Durante l'era glaciale, una foca (Phoca caspica), pesce bianco, salmone e piccoli crostacei sono entrati in qualche modo nel Mar Caspio dai mari artici. I biologi A. Derzhavin e L. Zenkevich hanno stabilito che su 476 specie animali che vivono nel Caspio, il 3% è di origine artica. Studi genetici sui crostacei del Mar Caspio e del Mar Bianco hanno rivelato la loro strettissima relazione, che esclude l'origine "non marina" degli abitanti del Caspio. I genetisti giunsero alla conclusione che le foche fossero entrate nel Caspio da nord durante l'epoca Pliocene-Pleistocene (cioè prima di 10mila anni fa), sebbene "la paleogeografia che avrebbe permesso queste invasioni in quel momento rimane un mistero".

Prima di Tolomeo, nell'antica geografia, il Mar Caspio era considerato il golfo dell'oceano settentrionale. Il Mar Caspio, collegato da uno stretto canale con l'oceano settentrionale, può essere visto sulle mappe-ricostruzioni di Dicaearchus (300 a. C.), Eratostene (194 a. C.), Posidonio (150-130 a. C.), Strabone (18 d. C.), Pomponio Mela (40 d. C. circa), Dionisio (124 d. C.). Ora questo è considerato un classico delirio, una conseguenza della visione ristretta degli antichi geografi. Ma la letteratura geologica descrive il collegamento del Caspio con il Mar Bianco attraverso il Volga e il cosiddetto. Il Mare di Yoldian è un serbatoio periglaciale sul bordo della calotta glaciale scandinava che si scioglie, che ha scaricato l'acqua di fusione in eccesso nel Mar Bianco. Da prestare attenzione anche alla rara mappa di al-Idrisi, datata 1192. Mostra la connessione del Mar Caspio con l'oceano settentrionale attraverso un complesso sistema di laghi e fiumi dell'Europa nord-orientale.

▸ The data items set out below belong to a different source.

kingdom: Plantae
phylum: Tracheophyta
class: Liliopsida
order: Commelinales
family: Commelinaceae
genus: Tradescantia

Questi esempi sono sufficienti per trarre le seguenti conclusioni.

1. I presunti reperti della geografia preistorica sulle carte storiche sono molto più numerosi e interessanti di quanto comunemente si creda.

2. L'esistenza di queste reliquie testimonia la sottovalutazione dei successi degli antichi geografi. Ma l'ipotesi dell'esistenza di una cultura sconosciuta e sufficientemente sviluppata nel Pleistocene è in conflitto con il paradigma moderno e quindi è destinata ad essere respinta dalla scienza accademica.